D’altronde Passarelli lo afferma candidamente: «Assessore, lei ha il dovere di difendere il territorio e i suoi abitanti che da circa dieci anni le hanno consentito di ricoprire ruoli di grande rilievo in Consiglio regionale». Una mezza minaccia, una sorta di avvertimento: noi ti abbiamo votato e tu adesso devi staccare la spina a Toma.
E no! Non è così che funziona. Chi ha votato Meloni non può lamentarsi se «il signor presidente del Consiglio dei ministri» fa cose di destra: il mandato scade nel 2027.
Il voto – e un amministratore comunale dovrebbe saperlo – vale cinque anni.

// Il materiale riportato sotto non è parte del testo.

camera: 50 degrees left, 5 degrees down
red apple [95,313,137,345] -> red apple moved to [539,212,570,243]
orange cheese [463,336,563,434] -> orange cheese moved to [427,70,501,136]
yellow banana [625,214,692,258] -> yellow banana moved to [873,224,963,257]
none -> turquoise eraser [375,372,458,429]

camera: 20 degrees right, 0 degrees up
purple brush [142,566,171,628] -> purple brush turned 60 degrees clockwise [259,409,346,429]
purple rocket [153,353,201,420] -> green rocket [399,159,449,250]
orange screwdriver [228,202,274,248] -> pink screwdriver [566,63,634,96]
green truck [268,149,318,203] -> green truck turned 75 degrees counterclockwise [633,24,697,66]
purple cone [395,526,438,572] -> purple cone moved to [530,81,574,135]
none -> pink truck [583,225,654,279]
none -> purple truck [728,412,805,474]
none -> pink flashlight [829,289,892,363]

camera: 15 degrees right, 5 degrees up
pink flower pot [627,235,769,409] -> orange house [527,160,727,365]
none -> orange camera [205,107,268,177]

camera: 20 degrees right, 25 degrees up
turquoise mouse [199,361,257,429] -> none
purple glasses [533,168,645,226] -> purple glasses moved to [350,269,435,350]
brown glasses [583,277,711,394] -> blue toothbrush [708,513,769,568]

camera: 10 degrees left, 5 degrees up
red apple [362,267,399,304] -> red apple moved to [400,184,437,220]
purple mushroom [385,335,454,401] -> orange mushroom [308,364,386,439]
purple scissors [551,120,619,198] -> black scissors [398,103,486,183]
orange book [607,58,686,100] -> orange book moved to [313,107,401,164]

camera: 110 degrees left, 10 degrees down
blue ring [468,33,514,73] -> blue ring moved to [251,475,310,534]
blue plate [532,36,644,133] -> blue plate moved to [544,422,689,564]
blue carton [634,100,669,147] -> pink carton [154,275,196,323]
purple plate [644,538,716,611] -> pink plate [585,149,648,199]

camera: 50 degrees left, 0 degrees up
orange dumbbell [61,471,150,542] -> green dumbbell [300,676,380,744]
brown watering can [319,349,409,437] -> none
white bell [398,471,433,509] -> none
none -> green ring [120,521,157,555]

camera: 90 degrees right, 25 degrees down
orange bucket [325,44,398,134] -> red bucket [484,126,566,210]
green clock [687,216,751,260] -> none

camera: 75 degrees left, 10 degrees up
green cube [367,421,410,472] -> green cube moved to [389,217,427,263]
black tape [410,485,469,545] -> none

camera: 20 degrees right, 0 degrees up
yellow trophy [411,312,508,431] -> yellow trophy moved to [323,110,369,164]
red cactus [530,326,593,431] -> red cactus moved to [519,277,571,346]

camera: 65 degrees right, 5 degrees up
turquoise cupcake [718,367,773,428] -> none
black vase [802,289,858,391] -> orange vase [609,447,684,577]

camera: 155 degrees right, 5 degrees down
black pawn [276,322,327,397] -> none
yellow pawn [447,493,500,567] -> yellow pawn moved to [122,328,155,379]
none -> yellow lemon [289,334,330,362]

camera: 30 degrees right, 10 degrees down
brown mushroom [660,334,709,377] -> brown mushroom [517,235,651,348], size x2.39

Cotugno, Toma, maggioranza e opposizione saranno giudicati per quanto fatto anche senza la spintarella della sindaca di Pozzilli. E saranno giudicati soprattutto per quanto non fatto – con la complicità dei governi e della delegazione parlamentare molisana uscenti – in sanità.
Così come Passarelli sarà giudicata dai suoi concittadini che probabilmente le consentiranno l’elezione in Consiglio regionale.
È un dovere di tutti i molisani difendere la sanità pubblica e privata, così come sarebbe un dovere votare le persone migliori, senza lasciarsi condizionare da parentele, amicizie, interessi particolari e/o datori di lavoro.
Se il 1° gennaio 1995 i residenti in Molise erano 329.208 e oggi sono meno di 290mila, la colpa è sicuramente di Toma e Cotugno, ma non solo di Toma e Cotugno. Su questo la sindaca certamente converrà.
Più che chiedere a Cotugno di staccare la spina a Toma, ammettendo implicitamente il fallimento di entrambi, nel prossimo post Passarelli potrebbe analizzare perché il primo è vicepresidente e il secondo presidente di una Regione praticamente morta.
Se Toma e Cotugno hanno fallito, ancora prima ha fallito chi li ha candidati e poi sostenuti in questi anni.